Bundling time by smoothing windows of data.
The shape of data as it changes over time is incredibly sensitive and important in how we and the computer interpret it. Often, problems such as noise (my data is very wiggly), statistical outliers (points of data that might seem outlandish) pollute our data and make it seem unwieldy to use. That said, these values which might look anomalous can also be true representations of what was analysed, particularly in the quantitative manner that computer’s perform their work. One reason for this is that audio analysis is incredibly granular and we, the human in the loop, don’t necessarily grasp why a particularly large, small or weird set of numbers might enter some of our analysis. A common theme that we’ve observed while workshopping with the tools is the expectation that analysis is somehow truthful to listening. This is not always true – signals are not sounds and analysis in the computer is more dissimilar to human perception than we would like to admit.

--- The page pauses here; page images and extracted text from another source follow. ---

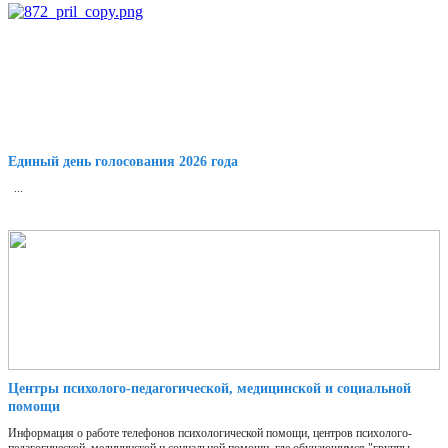
Единый день голосования 2026 года
...
Центры психолого-педагогической, медицинской и социальной
помощи
Информация о работе телефонов психологической помощи, центров психолого-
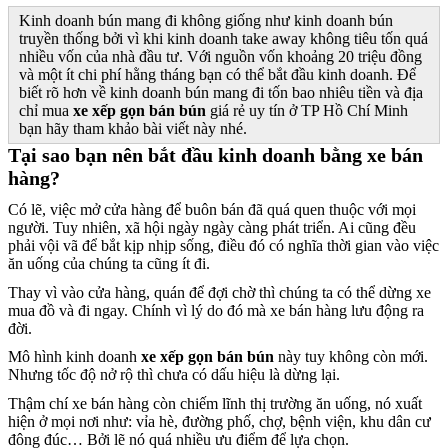
Kinh doanh bún mang đi không giống như kinh doanh bún
truyền thống bởi vì khi kinh doanh take away không tiêu tốn quá
nhiều vốn của nhà đầu tư. Với nguồn vốn khoảng 20 triệu đồng
và một ít chi phí hằng tháng bạn có thể bắt đầu kinh doanh. Để
biết rõ hơn về kinh doanh bún mang đi tốn bao nhiêu tiền và địa
chỉ mua
xe xếp gọn bán bún
giá rẻ uy tín ở TP Hồ Chí Minh
bạn hãy tham khảo bài viết này nhé.
Tại sao bạn nên bắt đầu kinh doanh bằng xe bán
hàng?
Có lẽ, việc mở cửa hàng để buôn bán đã quá quen thuộc với mọi
người. Tuy nhiên, xã hội ngày ngày càng phát triển. Ai cũng đều
phải vội vã để bắt kịp nhịp sống, điều đó có nghĩa thời gian vào việc
ăn uống của chúng ta cũng ít đi.
Thay vì vào cửa hàng, quán để đợi chờ thì chúng ta có thể dừng xe
mua đồ và đi ngay. Chính vì lý do đó mà xe bán hàng lưu động ra
đời.
Mô hình kinh doanh
xe xếp gọn bán bún
này tuy không còn mới.
Nhưng tốc độ nở rộ thì chưa có dấu hiệu là dừng lại.
Thậm chí xe bán hàng còn chiếm lĩnh thị trường ăn uống, nó xuất
hiện ở mọi nơi như: vỉa hè, đường phố, chợ, bệnh viện, khu dân cư
đông đúc… Bởi lẽ nó quá nhiều ưu điểm để lựa chọn.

Now, this isn’t intended to scare you away from the toolkit, or machine listening from the get go, rather, to be honest about the assumptions we make when we sit down and music our way through some data. There are many simple and complex techniques we can leverage to treat, filter and sanitise data so that time becomes better represented in the analysis and perhaps, we hope, aligns better with how we interpret a sound.
To start with an approachable and tractable technique I’ll introduce the notion of smoothing. When someone says they’ve smoothed their data, they mean that they have found a way to remove irregularities or inconsistencies from it. There is no singular way to do this. One efficient, understandable and effective way that you can smooth some data is to calculate a moving average. To do this, contiguous blocks or windows of data are grouped together and averaged. The average of each window replaces the values. The widget below shows how calculating the moving average affects the nature of the data. You’ll notice as you increase or decrease the window size, the smoothness of the data becomes more jagged or more smooth respectively. The grey plot represents the original data, so that you can compare it smoothed and raw.
Why is this useful? Well, smoothing can often provide a straightforward improvement to data that is noisy or otherwise “erratic”. For example, imagine a scenario where we want to analyse the timbre of a drum loop in order to differentiate different drum hits. To do this, you would send a signal into the MFCC object, and store the MFCC data at different moments in a DataSet. However, MFCC data is produced every spectral frame. With the default FFT settings (1024 -1 -1) and at 44100 Hz sample rate this is around every 11ms! The timbre of a drum kit changes quite fast as different percussion instruments are hit by the player. This means that as we “snapshot” different moments in time we might be capturing these transitory and instantaneous frames, rather than a general indication of the timbral shape encoded in the MFCC data. Experiment with the widget below by playing with the amount of smoothing applied realtime MFCC analysis.
Playing with the above widget you might have noticed that trade-offs are made with smoothing amounts at the extrema of the slider. If you have no smoothing (0), the data is very wiggly or noisy. If you wanted to snapshot moments in time to build a set of classifier data (such as in the classifier tutorial), at any given point you may be capturing MFCC data which is silence between hits, the tail end of a crash cymbal or some other anomalous spectral frame. However, if you smooth the data too much, you’ll notice that the data barely changes. The differentiable aspects of the data end up being diluted because the window of time that is being analysed ends up regressing to the mean. This is the crux of time resolution. You want to smooth enough that you mitigate against fast erroneous changes in data, but not so much that you end up filtering out the characteristics of the data that end up providing meaningful differentiable information.